Wah Chang and Jim Danforth, with several helpers, did the animation and effects.

MAD MONSTER PARTY? (1967)

Unlike all other movies on our list, Mad Monster Party? is stop-motion start to finish.  It’s a quirky and sometimes twisted parody of classic monster films, with a stop-motion Dracula, Frankenstein, Dr.
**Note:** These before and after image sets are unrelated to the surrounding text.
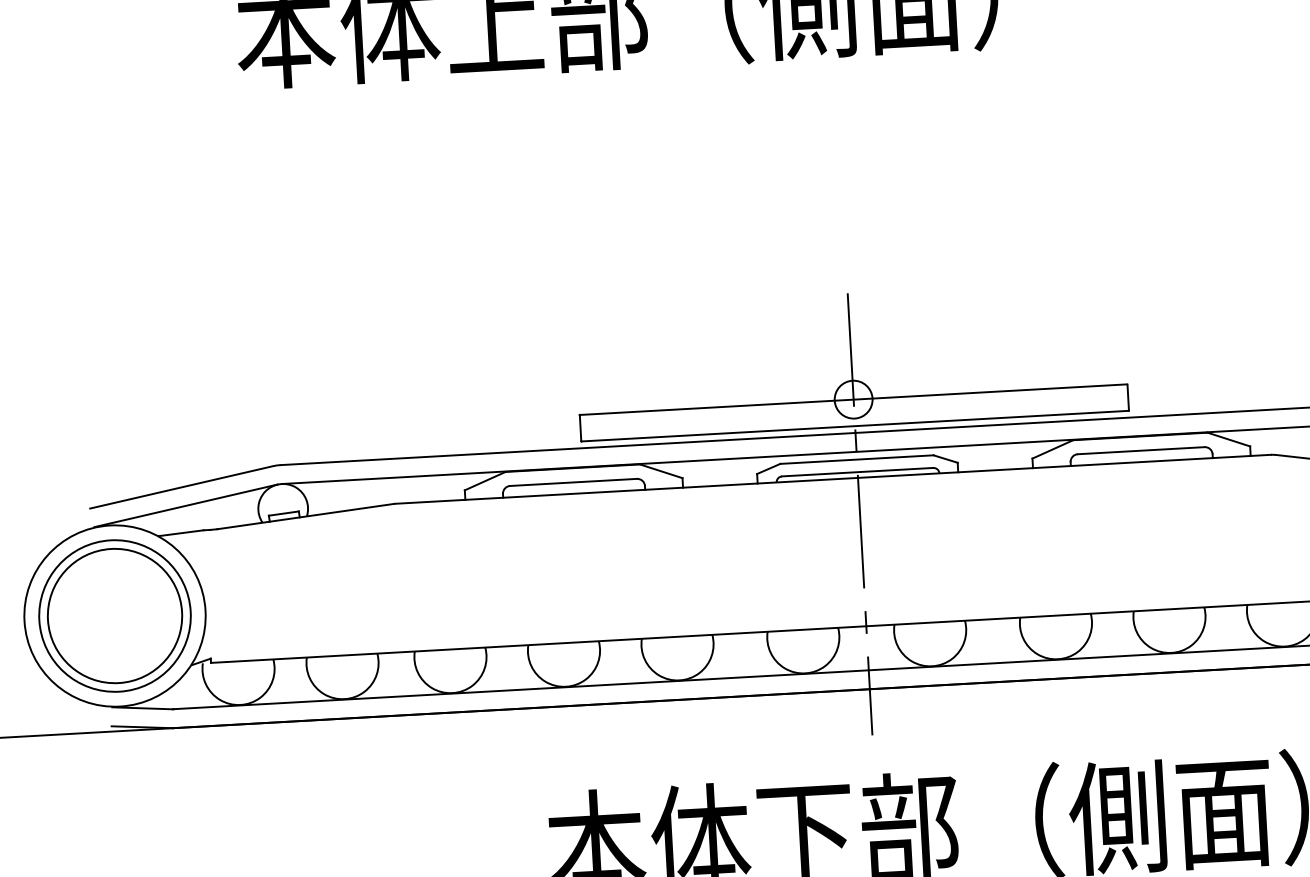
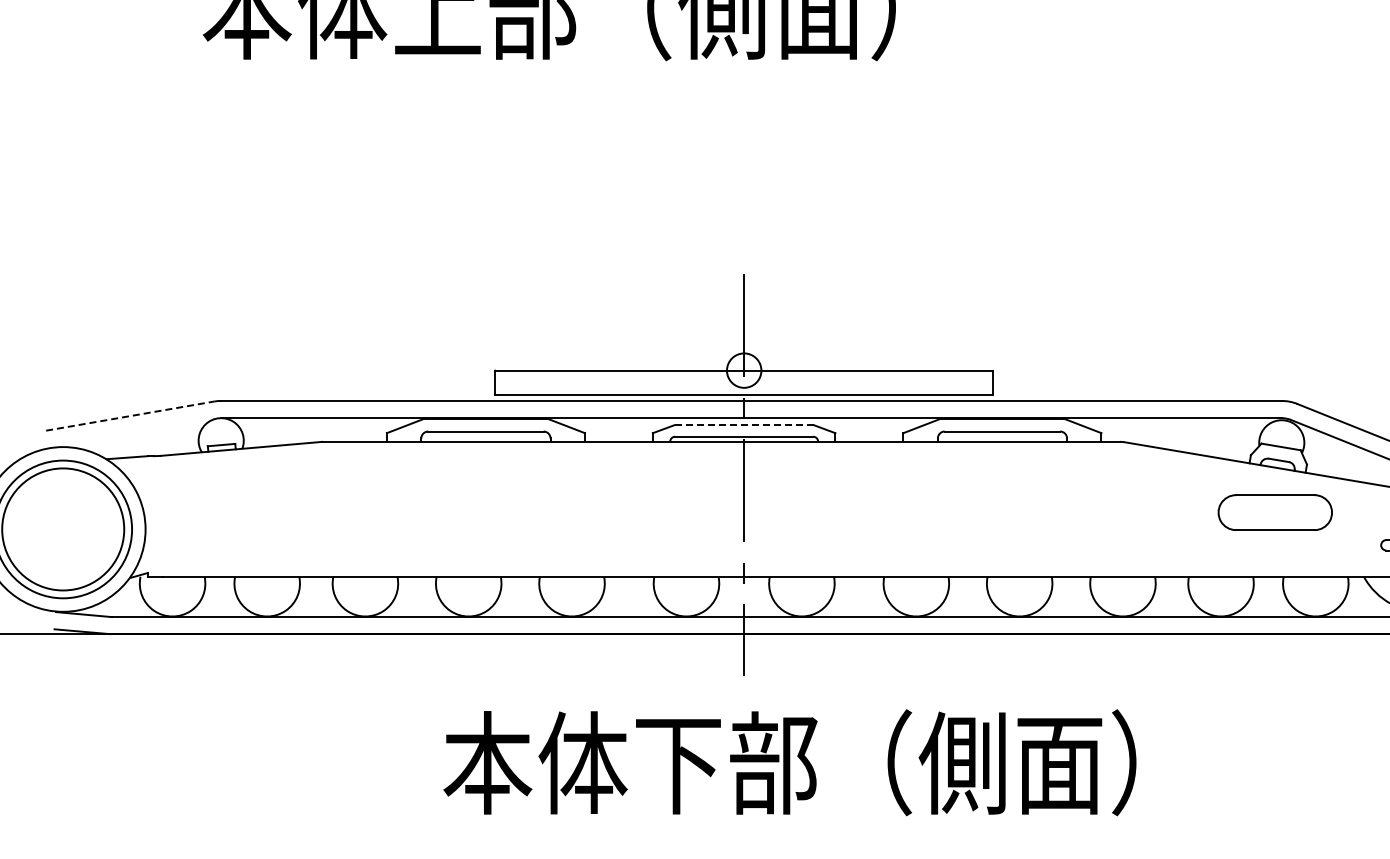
line: (857, 459) -> (744, 425), solid -> dashed
line: (182, 487) -> (130, 416), solid -> dashed
line: (186, 505) -> (133, 432), removed

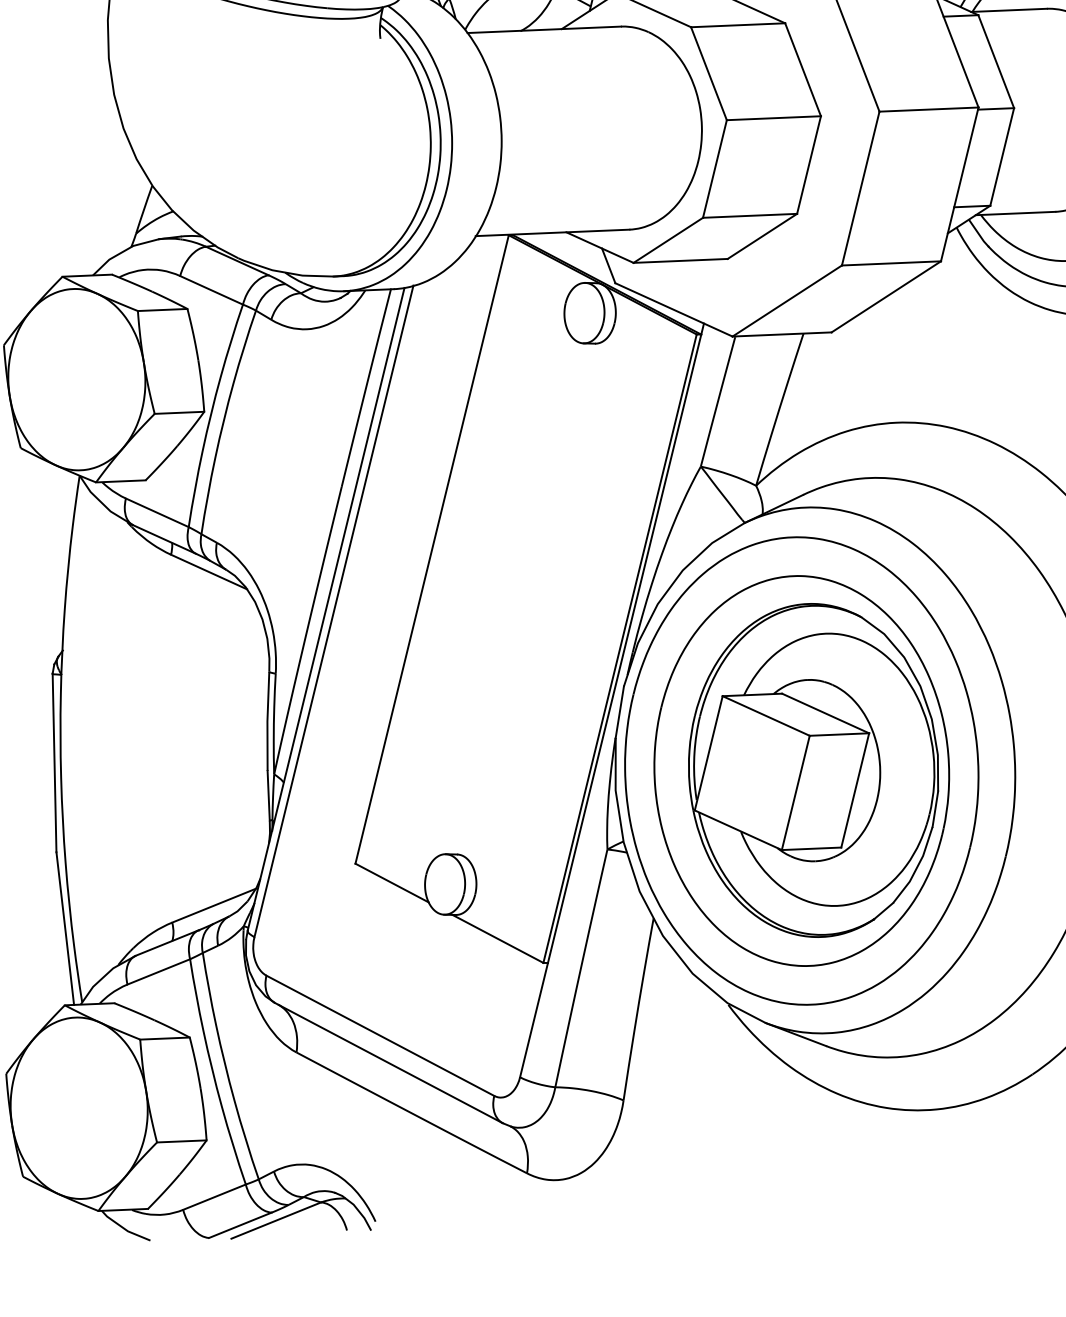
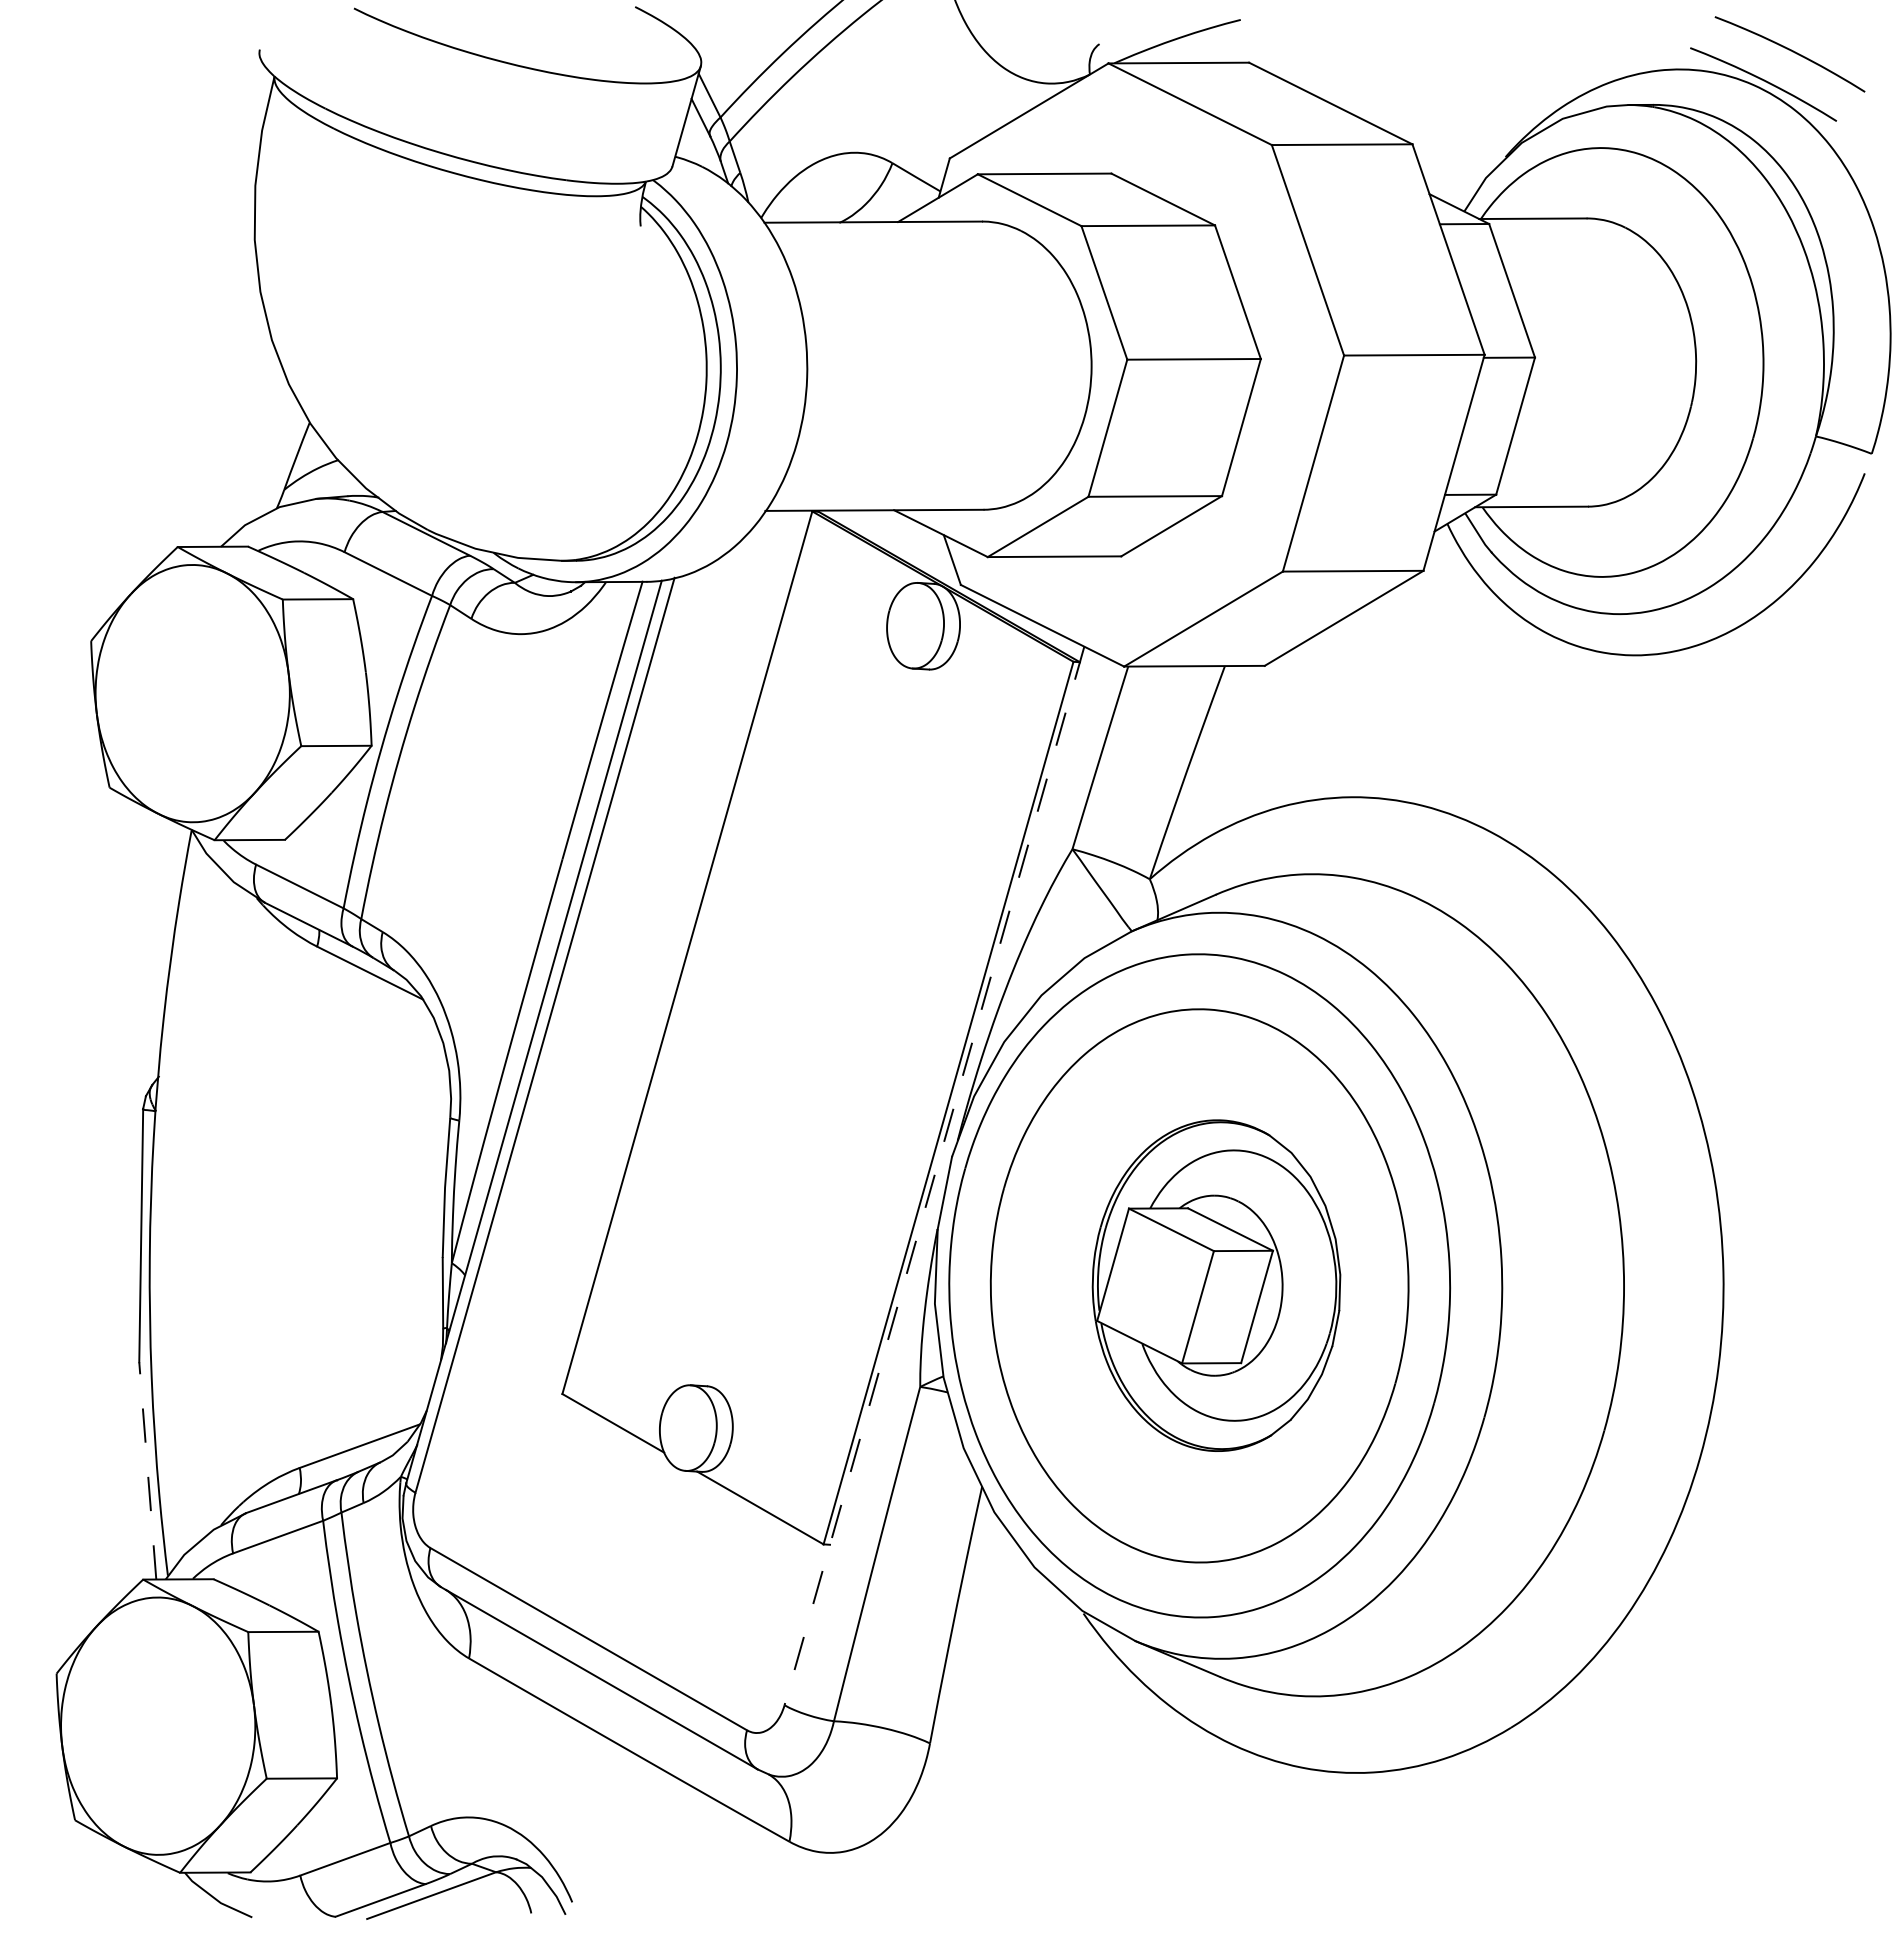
line: (612, 700) -> (934, 1176), solid -> dashed
part: (813, 770) -> (1216, 1285), size x0.7
line: (65, 928) -> (147, 1470), solid -> dashed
Jekyll, Creature from the Black Lagoon, and more, even an Invisible Man and a Blob.

It’s an early Rankin/Bass production before the duo made Frosty the Snowman, The Hobbit, The Last Unicorn, Thundercats, and everything else.

It looks like it’s for kids, but only adults (especially adult monster movie fans) will get the references.  Boris Karloff plays “Boris von Frankenstein.”

The top credited animator is Tadahito Mochinaga who also co-created Rudolph the Red-Nosed Reindeer from the 1964 TV special.

THE EQUINOX (1967/1970)

Producer Jack H. Harris (most famous for The Blob and still alive, as I write in summer 2015, at age 96) refashioned this one in 1970, but the raw student-made 1967 version is better.

Actually both versions are good, since they both feature three amazing stop-motion sequences where the young protagonists encounter monsters from another dimension: a tentacle beast, a gorilla beast, and a red devil.

The whole film is tense, but the extended stop-motion sequences are the main draw.

Jim Danforth, the veteran animator of the group, had worked on 7 Faces of Dr. Lao.  He worked with co-animator Dave (“David W.”) Allen on Flesh Gordon a few years later.  Dennis Muren, the co-director, later worked on Star Wars and E.T.